Figure shows two capacitors of capacitance $2\, \mu F$ and $4 \,\mu F$ and a cell of $90\, V$. The switch $k$ is such that when it is in position $1$ , the circuit $A B C D$ is closed and when it is in position $2$, the circuit $B C E F$ is closed. The resistance of both the circuits is negligible so that the capacitor gets fully charged instantly. Initially, the switch is in position $1$. Then it is turned in position $2$. This makes one cycle. It is then again turned in position $1$ and then in position $2$. Now two cycles are completed.
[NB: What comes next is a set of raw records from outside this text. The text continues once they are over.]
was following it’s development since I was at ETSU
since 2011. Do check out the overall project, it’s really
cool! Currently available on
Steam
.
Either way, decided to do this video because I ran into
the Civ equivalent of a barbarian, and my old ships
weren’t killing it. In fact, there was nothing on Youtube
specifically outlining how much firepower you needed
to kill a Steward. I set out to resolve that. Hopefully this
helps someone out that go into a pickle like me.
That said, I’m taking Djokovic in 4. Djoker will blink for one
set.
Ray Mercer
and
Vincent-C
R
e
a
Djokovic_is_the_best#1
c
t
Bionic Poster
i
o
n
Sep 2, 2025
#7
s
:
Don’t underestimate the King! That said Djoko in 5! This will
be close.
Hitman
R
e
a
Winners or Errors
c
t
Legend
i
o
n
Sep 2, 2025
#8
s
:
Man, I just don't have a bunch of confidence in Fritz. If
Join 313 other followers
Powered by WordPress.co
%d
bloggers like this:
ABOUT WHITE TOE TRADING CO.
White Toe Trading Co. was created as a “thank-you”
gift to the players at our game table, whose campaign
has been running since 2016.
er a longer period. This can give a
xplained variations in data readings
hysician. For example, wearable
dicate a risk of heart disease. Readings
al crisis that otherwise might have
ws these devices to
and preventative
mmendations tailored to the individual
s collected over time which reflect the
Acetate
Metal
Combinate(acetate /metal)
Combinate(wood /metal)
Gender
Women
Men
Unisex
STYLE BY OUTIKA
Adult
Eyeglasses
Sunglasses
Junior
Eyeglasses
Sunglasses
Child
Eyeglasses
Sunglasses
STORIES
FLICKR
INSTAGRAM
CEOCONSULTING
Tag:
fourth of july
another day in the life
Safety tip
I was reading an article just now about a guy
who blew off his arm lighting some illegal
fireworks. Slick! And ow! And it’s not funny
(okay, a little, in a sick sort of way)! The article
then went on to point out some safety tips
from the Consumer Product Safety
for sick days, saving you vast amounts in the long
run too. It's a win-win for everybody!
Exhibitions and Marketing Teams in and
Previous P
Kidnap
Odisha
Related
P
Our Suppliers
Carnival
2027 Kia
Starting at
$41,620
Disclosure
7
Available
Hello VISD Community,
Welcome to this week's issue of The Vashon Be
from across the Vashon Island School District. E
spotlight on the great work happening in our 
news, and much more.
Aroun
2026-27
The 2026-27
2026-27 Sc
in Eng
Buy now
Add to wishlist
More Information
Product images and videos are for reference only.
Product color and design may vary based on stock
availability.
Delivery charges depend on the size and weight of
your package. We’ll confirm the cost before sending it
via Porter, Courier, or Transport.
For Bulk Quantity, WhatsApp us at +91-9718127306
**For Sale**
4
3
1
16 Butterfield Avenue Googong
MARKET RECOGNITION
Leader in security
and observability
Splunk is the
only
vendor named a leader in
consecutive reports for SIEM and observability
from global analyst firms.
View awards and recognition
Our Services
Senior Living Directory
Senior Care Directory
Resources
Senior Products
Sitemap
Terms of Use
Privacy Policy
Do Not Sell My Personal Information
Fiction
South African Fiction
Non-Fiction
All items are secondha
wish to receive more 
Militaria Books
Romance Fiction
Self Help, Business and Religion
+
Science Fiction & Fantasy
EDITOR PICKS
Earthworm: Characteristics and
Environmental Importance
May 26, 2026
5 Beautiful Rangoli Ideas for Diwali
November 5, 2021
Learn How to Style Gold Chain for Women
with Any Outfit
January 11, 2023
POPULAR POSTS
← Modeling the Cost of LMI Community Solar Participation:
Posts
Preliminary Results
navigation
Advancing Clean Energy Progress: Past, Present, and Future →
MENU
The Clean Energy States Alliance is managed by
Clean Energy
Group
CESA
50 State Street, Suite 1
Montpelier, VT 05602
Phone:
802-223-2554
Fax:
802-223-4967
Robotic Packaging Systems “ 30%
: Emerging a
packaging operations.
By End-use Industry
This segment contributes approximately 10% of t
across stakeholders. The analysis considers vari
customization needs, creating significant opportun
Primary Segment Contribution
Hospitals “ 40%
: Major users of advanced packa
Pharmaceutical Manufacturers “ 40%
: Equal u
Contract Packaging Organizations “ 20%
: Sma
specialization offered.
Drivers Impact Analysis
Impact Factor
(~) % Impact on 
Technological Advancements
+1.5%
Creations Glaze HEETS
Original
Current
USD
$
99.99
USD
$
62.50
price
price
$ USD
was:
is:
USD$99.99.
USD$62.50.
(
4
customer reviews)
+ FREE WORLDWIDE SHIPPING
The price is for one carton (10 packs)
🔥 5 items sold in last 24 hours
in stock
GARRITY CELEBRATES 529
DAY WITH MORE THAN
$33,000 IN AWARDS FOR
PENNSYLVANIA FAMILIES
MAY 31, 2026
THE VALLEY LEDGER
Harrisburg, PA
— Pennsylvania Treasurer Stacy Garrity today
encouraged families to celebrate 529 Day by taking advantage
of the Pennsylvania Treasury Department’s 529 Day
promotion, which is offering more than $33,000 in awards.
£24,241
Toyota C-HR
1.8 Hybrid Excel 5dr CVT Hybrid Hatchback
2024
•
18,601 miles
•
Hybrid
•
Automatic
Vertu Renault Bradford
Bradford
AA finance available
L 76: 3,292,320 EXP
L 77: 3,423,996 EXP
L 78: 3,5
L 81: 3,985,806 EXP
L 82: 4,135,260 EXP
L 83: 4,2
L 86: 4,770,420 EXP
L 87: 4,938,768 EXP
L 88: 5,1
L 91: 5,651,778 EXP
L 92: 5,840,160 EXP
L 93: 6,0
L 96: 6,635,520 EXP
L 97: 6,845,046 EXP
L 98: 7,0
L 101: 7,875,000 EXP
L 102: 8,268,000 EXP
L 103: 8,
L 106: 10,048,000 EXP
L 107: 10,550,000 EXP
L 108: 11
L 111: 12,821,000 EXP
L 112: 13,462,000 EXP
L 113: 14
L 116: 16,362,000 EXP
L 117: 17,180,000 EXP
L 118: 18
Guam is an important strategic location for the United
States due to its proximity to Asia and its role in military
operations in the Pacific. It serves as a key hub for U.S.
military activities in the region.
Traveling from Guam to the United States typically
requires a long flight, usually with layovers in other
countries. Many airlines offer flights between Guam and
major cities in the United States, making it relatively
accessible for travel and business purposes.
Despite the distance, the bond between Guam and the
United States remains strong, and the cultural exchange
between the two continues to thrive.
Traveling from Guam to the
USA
Find the charge (in $\times 10^{2} \mu C$ ) on the capacitor of capacitance $4 \,\mu F$ after two cycles.

Answer 1

Initially when key $k$ is in position $1$ , charge on $C_{1}$ is
$Q_{1}=180 \,\mu C$

As the key is pushed to position $2, C_{1}$ and $C_{2}$ are in parallel
$\therefore$ Charge on $C_{2}$ is $q_{2}=C_{2}\left(\frac{\text { net charge on } C_{1} \& C_{2}}{C_{1}+C_{2}}\right)$
$=4 \times \frac{180}{6}=120\, \mu C$
Again when key $k$ is pushed position $1$ , charge on $C_{1}$ is
$Q_{1}=180\, \mu C$
As the key is again pushed to position $2$, charge on
$\therefore $ Charge on $ C_{2} $ is $ q_{2} =C_{2}\left(\frac{\text { net charge on } C_{1} \& C_{2}}{C_{1}+C_{2}}\right) $
$=4 \times \frac{180+120}{6}=200\, \mu C$